I don’t support outsourcing, and think it undermines companies’ strength as well as this country’s global relevance. But I have mixed feelings about it as it has affected me personally: I lost a job partially due to outsourcing, then gained one because another company was outsourcing. My extended stint as a contractor led me to get hired in as a full-time worker at the company I was contracting for, on the same week that dozens of long-term employees were laid off and brought back as contract labor. (the ones whose jobs weren’t outsourced to India)

I guess all you can do is roll with it.

Great post Mr. Cheap. I don’t think I’ve ever heard anyone explain this as clearly and succinctly as in your post.

As long as we are on political rants, I have learned how to think like Obama and our current Congressmen and Congresswomen. The answer to the projected Social Security insolvency is to cut Social Security taxes. The answer to the huge growing deficit is to dole out billions of dollars in tax cuts. SOMEONE ELECT ME TO CONGRESS SO I CAN VOTE FOR MY OWN RAISE! In order to think like our President, I have lobotomized my math skills!
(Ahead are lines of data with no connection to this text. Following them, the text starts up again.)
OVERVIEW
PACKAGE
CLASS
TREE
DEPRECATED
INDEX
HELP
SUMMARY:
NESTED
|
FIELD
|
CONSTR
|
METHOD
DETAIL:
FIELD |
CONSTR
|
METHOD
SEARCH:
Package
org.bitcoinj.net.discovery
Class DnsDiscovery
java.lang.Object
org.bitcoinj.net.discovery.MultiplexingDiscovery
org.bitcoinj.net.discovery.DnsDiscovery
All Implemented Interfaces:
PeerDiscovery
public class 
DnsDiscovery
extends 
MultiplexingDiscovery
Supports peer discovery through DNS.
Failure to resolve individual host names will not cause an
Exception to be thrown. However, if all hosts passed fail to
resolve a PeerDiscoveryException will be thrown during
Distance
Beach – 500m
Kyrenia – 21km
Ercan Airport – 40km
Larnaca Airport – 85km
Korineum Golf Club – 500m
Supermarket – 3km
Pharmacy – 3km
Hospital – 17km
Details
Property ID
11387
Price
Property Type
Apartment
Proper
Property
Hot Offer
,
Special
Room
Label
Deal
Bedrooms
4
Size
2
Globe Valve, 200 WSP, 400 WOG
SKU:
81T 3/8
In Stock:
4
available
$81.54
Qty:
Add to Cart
I’m starting to make a list of anthing in my house as to WHERE it is made, whether Union made or open shop, and the product quality and reliability.

So far, starting in the garage, we have two locally made cars, manufactured in non-union shops that have excellent quality and reliability and the manufacturers needed no bailout money.
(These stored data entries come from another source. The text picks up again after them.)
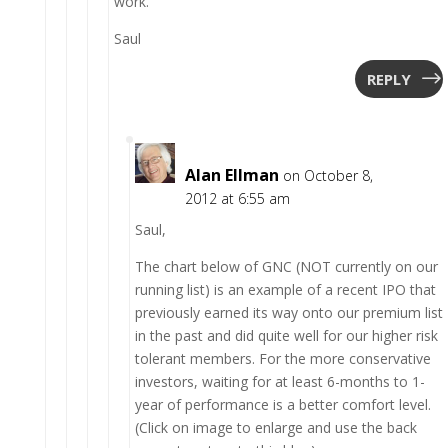
work.
Saul
REPLY
Alan Ellman
on October 8,
2012 at 6:55 am
Saul,
The chart below of GNC (NOT currently on our
running list) is an example of a recent IPO that
previously earned its way onto our premium list
in the past and did quite well for our higher risk
tolerant members. For the more conservative
investors, waiting for at least 6-months to 1-
year of performance is a better comfort level.
(Click on image to enlarge and use the back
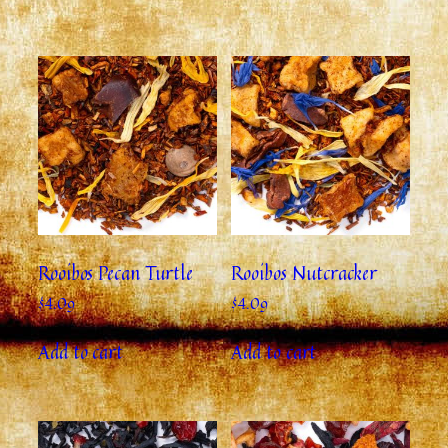
Rooibos Pecan Turtle
Rooibos Nutcracker
$
4.09
$
4.09
Add to cart
Add to cart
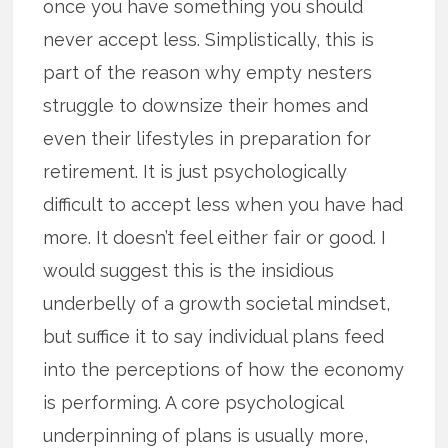
once you have something you should
never accept less. Simplistically, this is
part of the reason why empty nesters
struggle to downsize their homes and
even their lifestyles in preparation for
retirement. It is just psychologically
difficult to accept less when you have had
more. It doesn’t feel either fair or good. I
would suggest this is the insidious
underbelly of a growth societal mindset,
but suffice it to say individual plans feed
into the perceptions of how the economy
is performing. A core psychological
underpinning of plans is usually more,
Will post further progress later.

As a side note, the Saudi Arabia government some years back did not enjoy buying wheat from infidel countries like the US, Australia, Argentina and Canada. They irrigated land (with fresh water, a rare commodity there) at vaste cost and subsidized “farmers” to cultivate the wheat. The result was a financial and ecological disaster. The little wheat produced cost many times more to produce than world price. The few jobs it produced were a drop in the bucket in cutting unemployment.

You just cannot violate the Laws of Comparative Advantage; countries should do what they do best in terms of quality and production cost. A Canadian professor of agriculture, 30 years ago, developed a strain of peanuts that would grow in the much colder climate there. The peanuts were OK (I tasted them), but the cost and effort were far in excess of Jimmy Carter’s family farm in Georgia. Today in Canada you would be hard-pressed to find locally grown peanuts.
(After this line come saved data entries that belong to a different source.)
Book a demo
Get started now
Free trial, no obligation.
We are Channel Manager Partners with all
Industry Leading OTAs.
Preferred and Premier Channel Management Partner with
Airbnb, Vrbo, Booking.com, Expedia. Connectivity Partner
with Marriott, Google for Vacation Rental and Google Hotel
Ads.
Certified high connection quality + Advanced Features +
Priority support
Why didn’t the Saudis just buy Egyptian grain? It worked for the Romans.

Europeans don’t export much grain, except France. But those countries are also “infidels”, with possbile exceptions of Macedonia, Albania nad a few other who can’t grow enough to feed themselves. Egypt does not have a lot ot export either. In Roman times the global population was much smaller and Egypt’s population (now at nearly 100 million) was tiny comparitively. The amount of cultivated land in the Nile valley was about the same. So Egypt could have been called the “bread basket” of the Middle East.

The whole program was geared to absorbing an exploding population that went from 8 to 14 million since the oil boom of the 70s. The goverment wanted to diversify to get more people actually working. Backing out grain imports never made any sense to me; growing roses of export, as the Isrealis do, would have been a great idea.

It’s not the Chinamen; they build what they’re told to. It’s Wal-mart choosing to build and sell SIERIES CIRCUIT LIGHTS!!! For those who don’t know what I’m talking about, in this type of light set, if one fails, they ALL go. Should be outlawed.

…don’t even get me started about Wal-mart.

“It’s Wal-mart…”

WalMart has a business model that is successful because their customers want inexpensive goods. If we did not shop at WalMart or Target (or Meijer or…), that would have a big effect.

I don’t shop at Wallyworld. I try to (mostly) support local businesses/chains when possible, despite the slightly higher cost.

Because of the volume, Walmart can specify models to be sold built to their specs directly from manufacturers. That’s where they get of selling many products cheaply. But, I don’t see the products sold by anyone one else coming from any different manufacturers. They just have to deal more with the middle man and standard models from the manufacturer.